Automatic synset detection from Turkish dictinary using confidence indexing


Tezin Türü: Doktora

Tezin Yürütüldüğü Kurum: Çukurova Üniversitesi, Fen Bilimleri Enstitüsü, Bilgisayar Mühendisliği, Türkiye

Tezin Onay Tarihi: 2020

Tezin Dili: İngilizce

Öğrenci: ERHAN TURAN

Danışman: Umut Orhan

Açık Arşiv Koleksiyonu: AVESİS Açık Erişim Koleksiyonu

Özet:

In this study, a Turkish semantic network is designed from a non-machine-readable monolingual dictionary. Dictionary lemmas and definitions are extracted and processed into a Lemma-Sense weighted bipartite graph model and analyzed for semantic relations. Primary semantic relations of a general semantic network as hypernym, synonym and antonym analyzed based on Lemma-Sense dictionary and added to the semantic network at sense level. Synonym relations are tagged with a confidence level for an improved synset detection.
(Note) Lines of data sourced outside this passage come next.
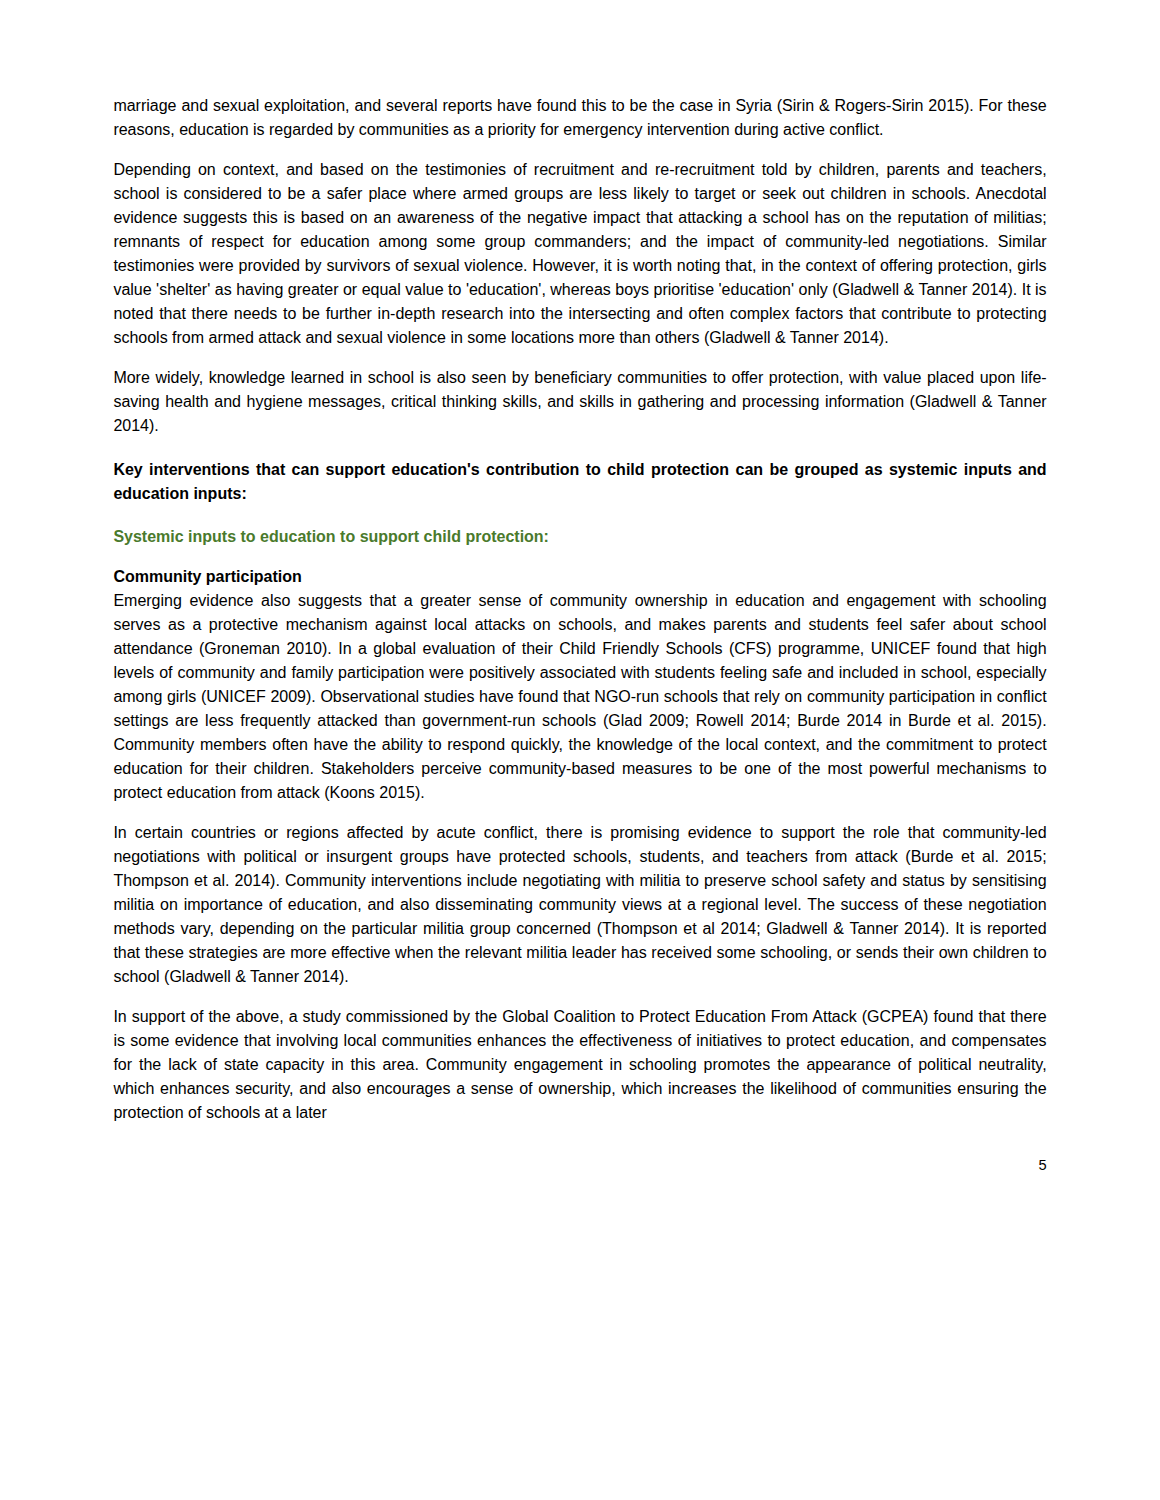marriage and sexual exploitation, and several reports have found this to be the case in Syria (Sirin & Rogers-Sirin 2015). For these reasons, education is regarded by communities as a priority for emergency intervention during active conflict.
Depending on context, and based on the testimonies of recruitment and re-recruitment told by children, parents and teachers, school is considered to be a safer place where armed groups are less likely to target or seek out children in schools. Anecdotal evidence suggests this is based on an awareness of the negative impact that attacking a school has on the reputation of militias; remnants of respect for education among some group commanders; and the impact of community-led negotiations. Similar testimonies were provided by survivors of sexual violence. However, it is worth noting that, in the context of offering protection, girls value 'shelter' as having greater or equal value to 'education', whereas boys prioritise 'education' only (Gladwell & Tanner 2014). It is noted that there needs to be further in-depth research into the intersecting and often complex factors that contribute to protecting schools from armed attack and sexual violence in some locations more than others (Gladwell & Tanner 2014).
More widely, knowledge learned in school is also seen by beneficiary communities to offer protection, with value placed upon life-saving health and hygiene messages, critical thinking skills, and skills in gathering and processing information (Gladwell & Tanner 2014).
Key interventions that can support education's contribution to child protection can be grouped as systemic inputs and education inputs:
Systemic inputs to education to support child protection:
Community participation
Emerging evidence also suggests that a greater sense of community ownership in education and engagement with schooling serves as a protective mechanism against local attacks on schools, and makes parents and students feel safer about school attendance (Groneman 2010). In a global evaluation of their Child Friendly Schools (CFS) programme, UNICEF found that high levels of community and family participation were positively associated with students feeling safe and included in school, especially among girls (UNICEF 2009). Observational studies have found that NGO-run schools that rely on community participation in conflict settings are less frequently attacked than government-run schools (Glad 2009; Rowell 2014; Burde 2014 in Burde et al. 2015). Community members often have the ability to respond quickly, the knowledge of the local context, and the commitment to protect education for their children. Stakeholders perceive community-based measures to be one of the most powerful mechanisms to protect education from attack (Koons 2015).
In certain countries or regions affected by acute conflict, there is promising evidence to support the role that community-led negotiations with political or insurgent groups have protected schools, students, and teachers from attack (Burde et al. 2015; Thompson et al. 2014). Community interventions include negotiating with militia to preserve school safety and status by sensitising militia on importance of education, and also disseminating community views at a regional level. The success of these negotiation methods vary, depending on the particular militia group concerned (Thompson et al 2014; Gladwell & Tanner 2014). It is reported that these strategies are more effective when the relevant militia leader has received some schooling, or sends their own children to school (Gladwell & Tanner 2014).
In support of the above, a study commissioned by the Global Coalition to Protect Education From Attack (GCPEA) found that there is some evidence that involving local communities enhances the effectiveness of initiatives to protect education, and compensates for the lack of state capacity in this area. Community engagement in schooling promotes the appearance of political neutrality, which enhances security, and also encourages a sense of ownership, which increases the likelihood of communities ensuring the protection of schools at a later
5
Also, morpho-semantic relations added between the lemmas and their derived and compound lemmas. N-Gram analysis is used to find patterns of any additional semantic relation. These additional semantic relations are supplemented to the semantic network. Finally, synonyms are clustered to form the synsets with a spanning-tree based synset detection algorithm. Synset results are compared with an up-to-date and notable Turkish wordnet.